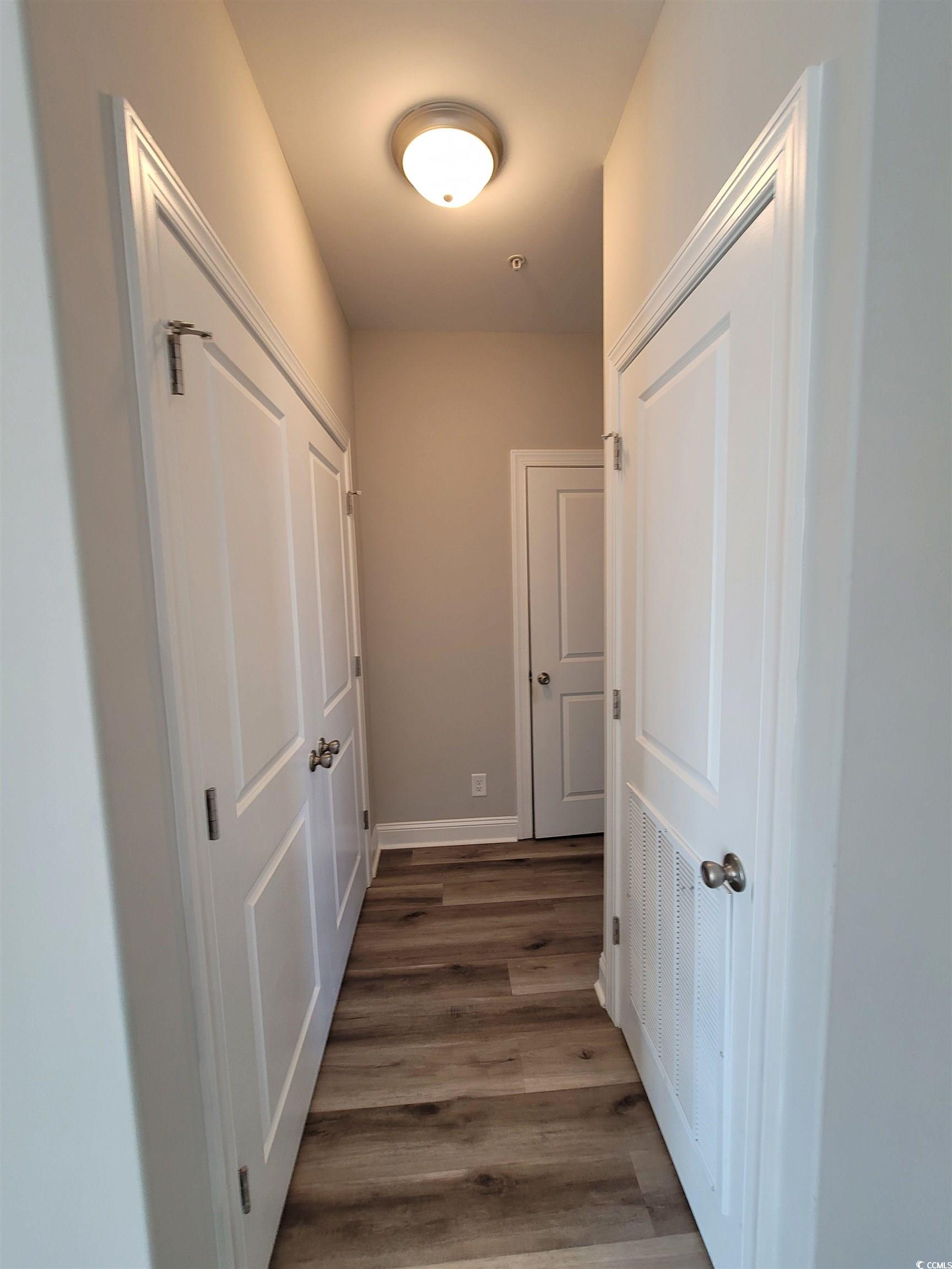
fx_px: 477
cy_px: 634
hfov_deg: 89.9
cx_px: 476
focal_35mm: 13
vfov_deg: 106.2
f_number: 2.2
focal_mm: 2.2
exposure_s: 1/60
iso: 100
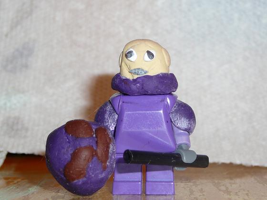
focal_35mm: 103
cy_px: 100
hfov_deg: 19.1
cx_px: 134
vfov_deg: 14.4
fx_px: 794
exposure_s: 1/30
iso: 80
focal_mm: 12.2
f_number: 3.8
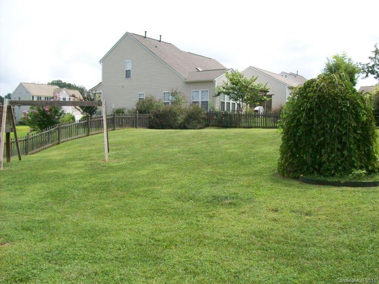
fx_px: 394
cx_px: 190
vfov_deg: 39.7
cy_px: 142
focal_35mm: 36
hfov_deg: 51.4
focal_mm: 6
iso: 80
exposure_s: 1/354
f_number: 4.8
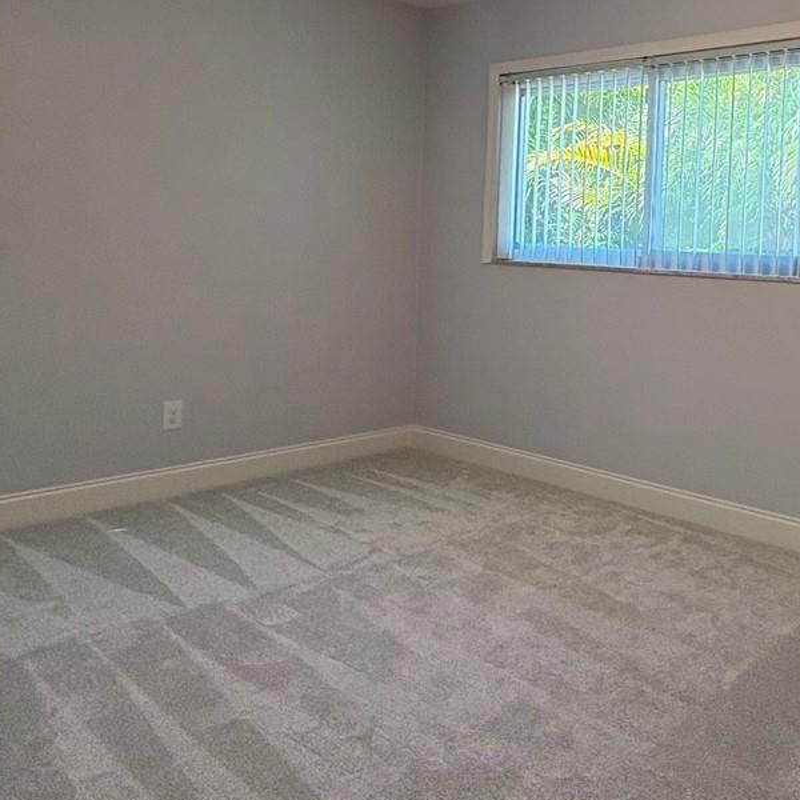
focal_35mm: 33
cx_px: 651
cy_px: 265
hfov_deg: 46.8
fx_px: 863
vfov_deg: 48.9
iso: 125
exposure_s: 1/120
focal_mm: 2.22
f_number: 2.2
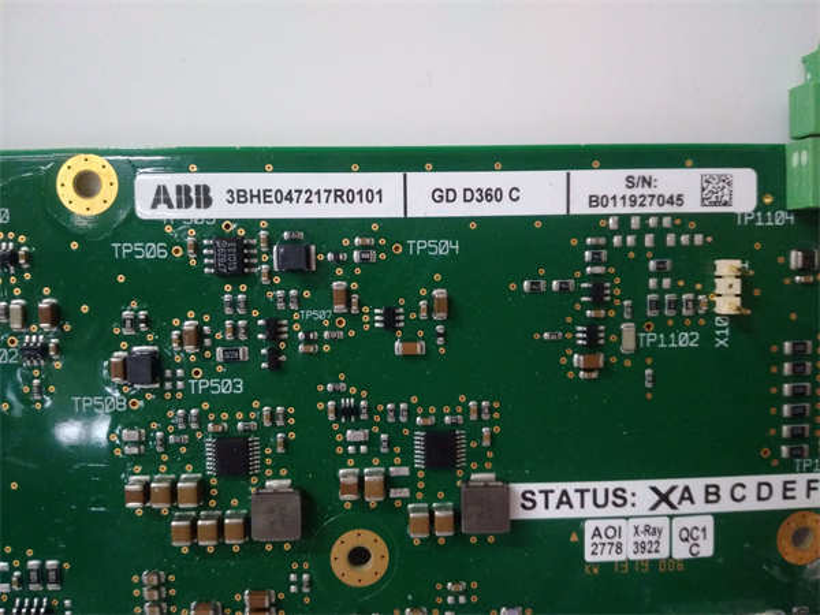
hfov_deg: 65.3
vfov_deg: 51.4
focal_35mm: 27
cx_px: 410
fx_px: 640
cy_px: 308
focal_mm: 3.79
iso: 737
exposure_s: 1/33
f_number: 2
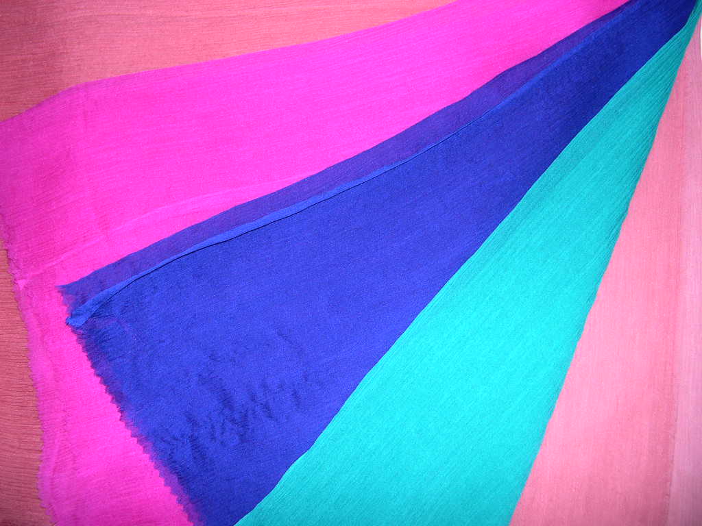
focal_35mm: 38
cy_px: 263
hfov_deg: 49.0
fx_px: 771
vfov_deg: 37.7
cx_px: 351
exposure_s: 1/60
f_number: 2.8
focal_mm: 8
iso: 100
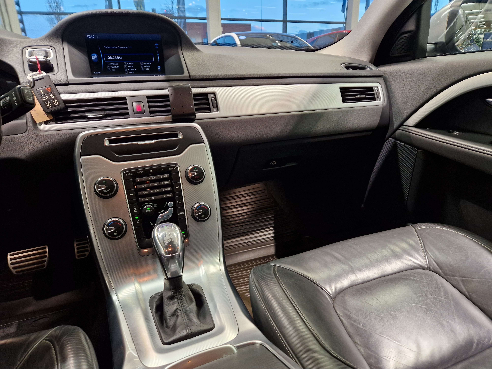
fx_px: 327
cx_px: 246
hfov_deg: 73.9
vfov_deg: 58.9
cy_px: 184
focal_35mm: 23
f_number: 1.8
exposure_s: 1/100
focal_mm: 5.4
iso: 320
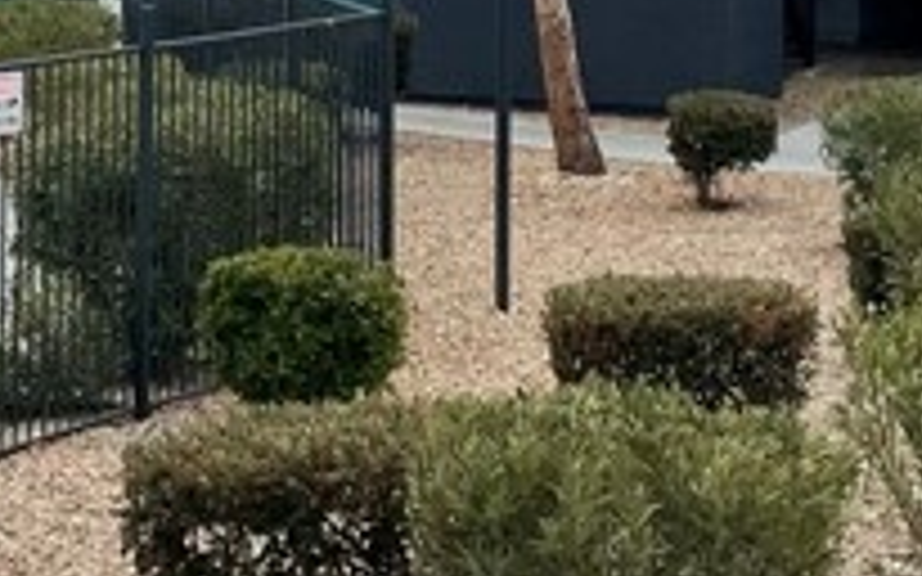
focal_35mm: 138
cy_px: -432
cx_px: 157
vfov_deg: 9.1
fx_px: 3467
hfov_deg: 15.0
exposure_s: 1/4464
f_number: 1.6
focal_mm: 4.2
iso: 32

Directions: Reproduce each entry exactly, without the pictures.

Written answer:
fx_px: 477
cy_px: 634
hfov_deg: 89.9
cx_px: 476
focal_35mm: 13
vfov_deg: 106.2
f_number: 2.2
focal_mm: 2.2
exposure_s: 1/60
iso: 100
focal_35mm: 103
cy_px: 100
hfov_deg: 19.1
cx_px: 134
vfov_deg: 14.4
fx_px: 794
exposure_s: 1/30
iso: 80
focal_mm: 12.2
f_number: 3.8
fx_px: 394
cx_px: 190
vfov_deg: 39.7
cy_px: 142
focal_35mm: 36
hfov_deg: 51.4
focal_mm: 6
iso: 80
exposure_s: 1/354
f_number: 4.8
focal_35mm: 33
cx_px: 651
cy_px: 265
hfov_deg: 46.8
fx_px: 863
vfov_deg: 48.9
iso: 125
exposure_s: 1/120
focal_mm: 2.22
f_number: 2.2
hfov_deg: 65.3
vfov_deg: 51.4
focal_35mm: 27
cx_px: 410
fx_px: 640
cy_px: 308
focal_mm: 3.79
iso: 737
exposure_s: 1/33
f_number: 2
focal_35mm: 38
cy_px: 263
hfov_deg: 49.0
fx_px: 771
vfov_deg: 37.7
cx_px: 351
exposure_s: 1/60
f_number: 2.8
focal_mm: 8
iso: 100
fx_px: 327
cx_px: 246
hfov_deg: 73.9
vfov_deg: 58.9
cy_px: 184
focal_35mm: 23
f_number: 1.8
exposure_s: 1/100
focal_mm: 5.4
iso: 320
focal_35mm: 138
cy_px: -432
cx_px: 157
vfov_deg: 9.1
fx_px: 3467
hfov_deg: 15.0
exposure_s: 1/4464
f_number: 1.6
focal_mm: 4.2
iso: 32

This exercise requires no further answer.